#### Texto fornecido:
/---
Um olhar de criança

Está ali, na seção MUNDO da Folha de São Paulo.

Com gorro de tricô, as duas mãozinhas segurando o queixo, apoiadas em plano horizontal que não se identifica, a criança olha para alguém ou alguma coisa que deve estar à sua direita, enquanto aguarda atendimento no hospital improvisado na cidade de Douma, no bastião rebelde de Ghouta Oriental, na Síria, explica a legenda da foto.

Seus olhos expressam não medo, mas incompreensão e certa acusação. Os lábios, fechados, mas com um esgar que demonstra (imaginem!) desconsolo e desesperança.

Tem no rosto um sinal de sangue. Ali está, à espera de atendimento. Demonstra, porém, claro descrédito diante de sua realidade.

Esta é uma criança síria. Mas poderia ser de qualquer parte do mundo…

Fico pensando: o que estamos fazendo com nossas crianças? Elas são as herdeiras do mundo que lhes preparamos!
\---
#### Dados fornecidos:
/---
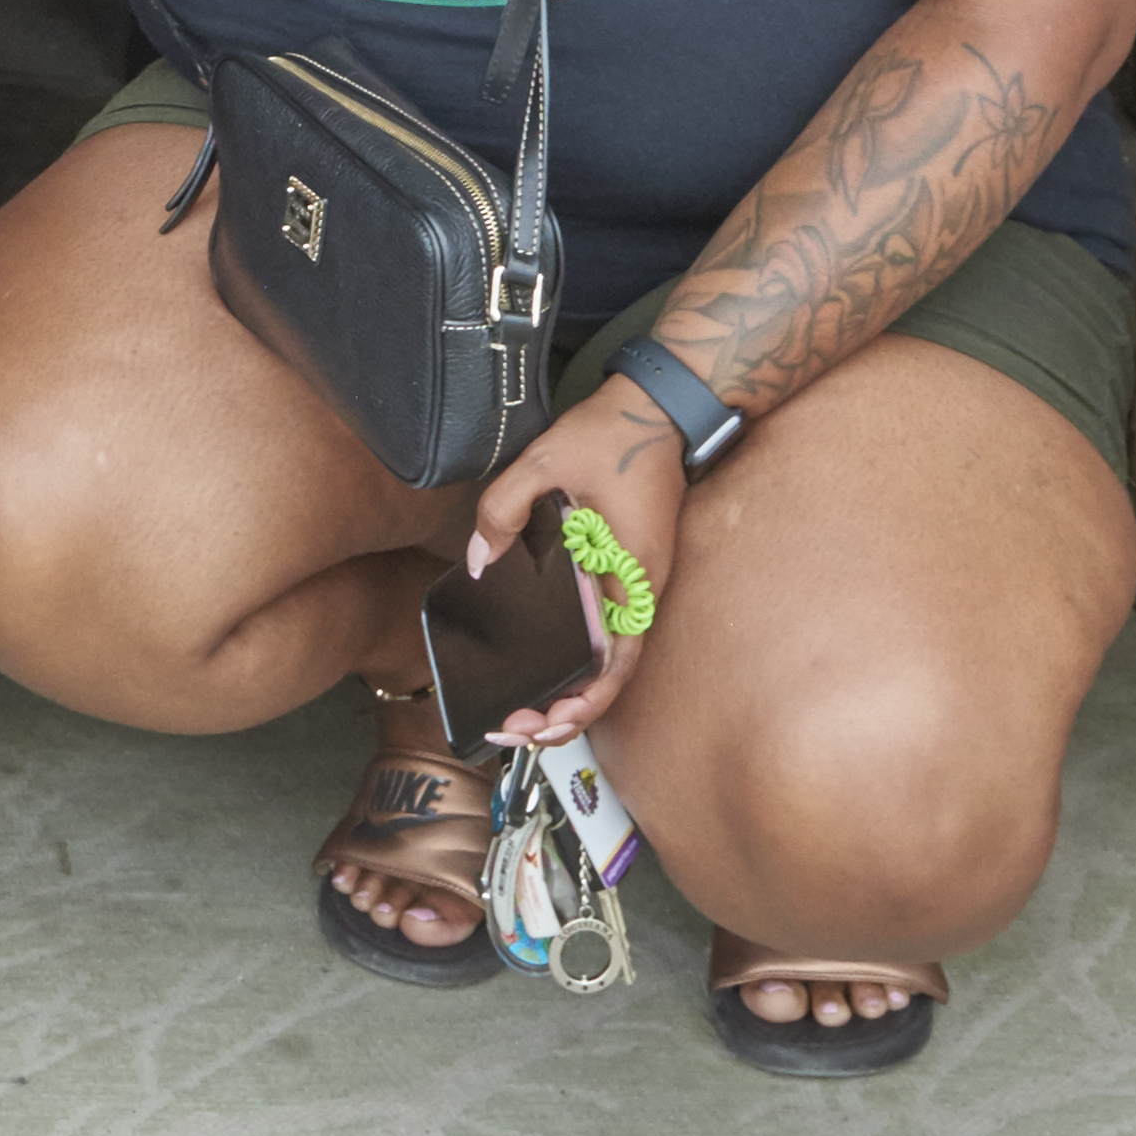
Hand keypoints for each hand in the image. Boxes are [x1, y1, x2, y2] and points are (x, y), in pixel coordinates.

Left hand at [463, 398, 688, 746]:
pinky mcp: (627, 573)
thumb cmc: (612, 435)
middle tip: (511, 728)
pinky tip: (546, 667)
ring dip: (571, 693)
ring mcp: (636, 586)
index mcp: (630, 579)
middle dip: (564, 716)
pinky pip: (606, 634)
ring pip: (608, 663)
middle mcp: (639, 594)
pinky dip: (579, 662)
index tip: (539, 723)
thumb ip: (503, 509)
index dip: (579, 707)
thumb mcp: (546, 462)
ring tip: (523, 711)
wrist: (658, 407)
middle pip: (608, 679)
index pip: (612, 669)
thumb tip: (477, 562)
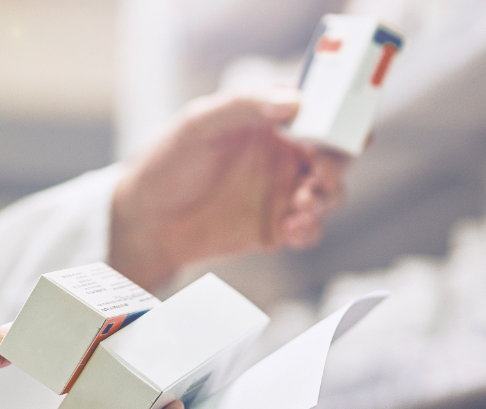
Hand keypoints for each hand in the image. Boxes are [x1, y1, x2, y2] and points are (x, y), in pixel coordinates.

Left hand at [109, 92, 350, 290]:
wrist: (146, 220)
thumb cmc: (167, 163)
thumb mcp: (199, 124)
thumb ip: (244, 107)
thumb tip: (293, 101)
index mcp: (271, 120)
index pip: (319, 109)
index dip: (337, 113)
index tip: (336, 124)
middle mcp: (284, 154)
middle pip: (337, 153)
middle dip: (339, 160)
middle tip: (320, 169)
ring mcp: (282, 192)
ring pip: (330, 193)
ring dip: (327, 196)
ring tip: (301, 202)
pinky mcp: (277, 228)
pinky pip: (310, 230)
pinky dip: (310, 229)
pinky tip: (292, 226)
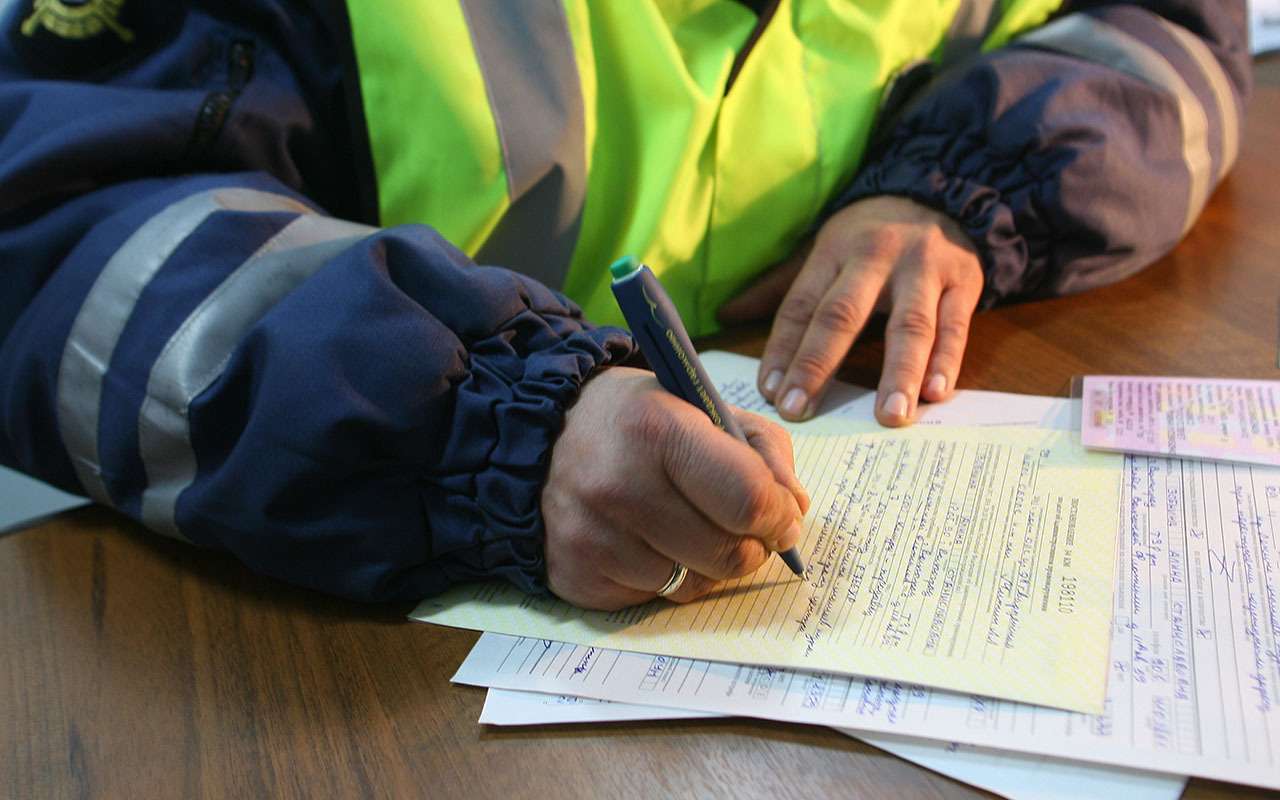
\---
#### Enunciado da tarefa:
Segundo o texto fornecido, em que cidade fica o hospital improvisado onde a criança aguarda atendimento?

#### Resposta escrita:
Em Douma, no bastião rebelde de Ghouta Oriental, na Síria.